Exercise prompt >> Duplicate everything from the beginning of the records down to and including the line containing "proportionality framework everyone". Leave the pictures out of your answer.
*** Opening of Extracted data ***
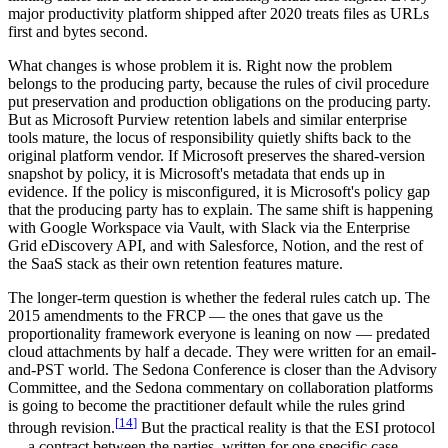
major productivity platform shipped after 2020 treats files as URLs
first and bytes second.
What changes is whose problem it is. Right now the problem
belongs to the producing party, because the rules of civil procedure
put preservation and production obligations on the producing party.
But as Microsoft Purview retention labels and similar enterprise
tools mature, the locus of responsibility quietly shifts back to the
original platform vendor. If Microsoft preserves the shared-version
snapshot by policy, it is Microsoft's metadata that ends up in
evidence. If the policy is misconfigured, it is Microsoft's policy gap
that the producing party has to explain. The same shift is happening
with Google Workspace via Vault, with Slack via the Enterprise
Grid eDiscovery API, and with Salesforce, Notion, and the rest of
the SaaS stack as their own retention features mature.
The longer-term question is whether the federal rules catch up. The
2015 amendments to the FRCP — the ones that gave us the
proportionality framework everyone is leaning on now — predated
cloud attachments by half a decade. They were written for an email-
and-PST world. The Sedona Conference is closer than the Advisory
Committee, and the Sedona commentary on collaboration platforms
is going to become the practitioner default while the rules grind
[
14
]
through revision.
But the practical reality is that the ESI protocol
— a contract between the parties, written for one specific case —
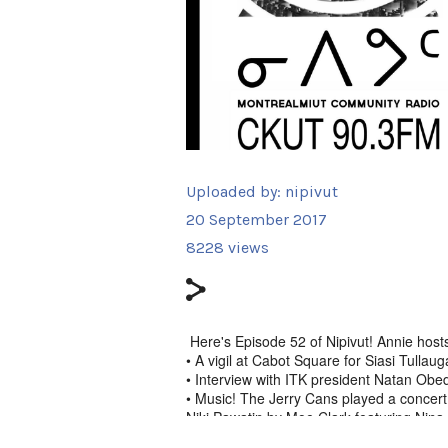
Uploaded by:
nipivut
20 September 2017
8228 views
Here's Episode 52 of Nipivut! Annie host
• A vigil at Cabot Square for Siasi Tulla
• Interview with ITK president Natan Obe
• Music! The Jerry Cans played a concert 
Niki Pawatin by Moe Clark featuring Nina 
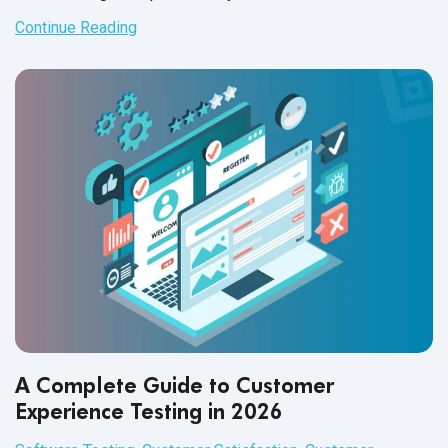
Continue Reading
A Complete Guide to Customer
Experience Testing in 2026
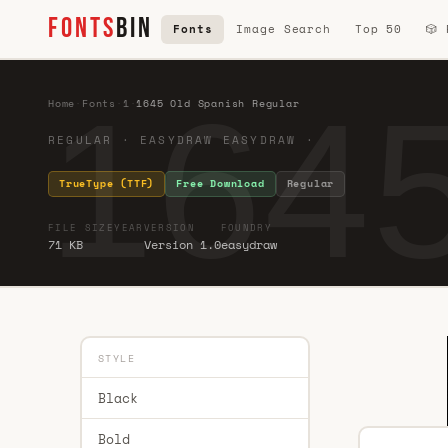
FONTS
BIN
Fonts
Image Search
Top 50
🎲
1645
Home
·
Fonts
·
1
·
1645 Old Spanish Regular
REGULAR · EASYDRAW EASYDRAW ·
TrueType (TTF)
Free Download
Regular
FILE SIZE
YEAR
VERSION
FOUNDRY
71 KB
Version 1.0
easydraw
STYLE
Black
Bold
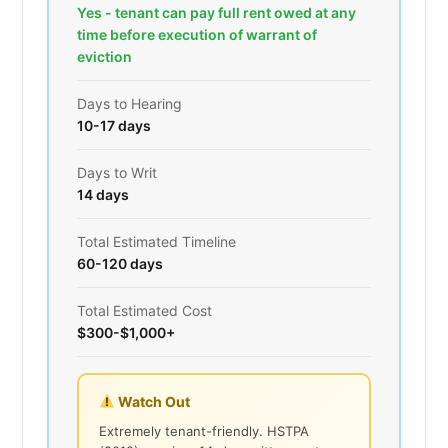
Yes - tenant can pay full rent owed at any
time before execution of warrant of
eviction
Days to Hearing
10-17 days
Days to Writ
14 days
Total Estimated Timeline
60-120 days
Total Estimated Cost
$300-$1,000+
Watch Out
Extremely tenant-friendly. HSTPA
*** Close of Extracted data ***
Written solution >>
major productivity platform shipped after 2020 treats files as URLs
first and bytes second.
What changes is whose problem it is. Right now the problem
belongs to the producing party, because the rules of civil procedure
put preservation and production obligations on the producing party.
But as Microsoft Purview retention labels and similar enterprise
tools mature, the locus of responsibility quietly shifts back to the
original platform vendor. If Microsoft preserves the shared-version
snapshot by policy, it is Microsoft's metadata that ends up in
evidence. If the policy is misconfigured, it is Microsoft's policy gap
that the producing party has to explain. The same shift is happening
with Google Workspace via Vault, with Slack via the Enterprise
Grid eDiscovery API, and with Salesforce, Notion, and the rest of
the SaaS stack as their own retention features mature.
The longer-term question is whether the federal rules catch up. The
2015 amendments to the FRCP — the ones that gave us the
proportionality framework everyone is leaning on now — predated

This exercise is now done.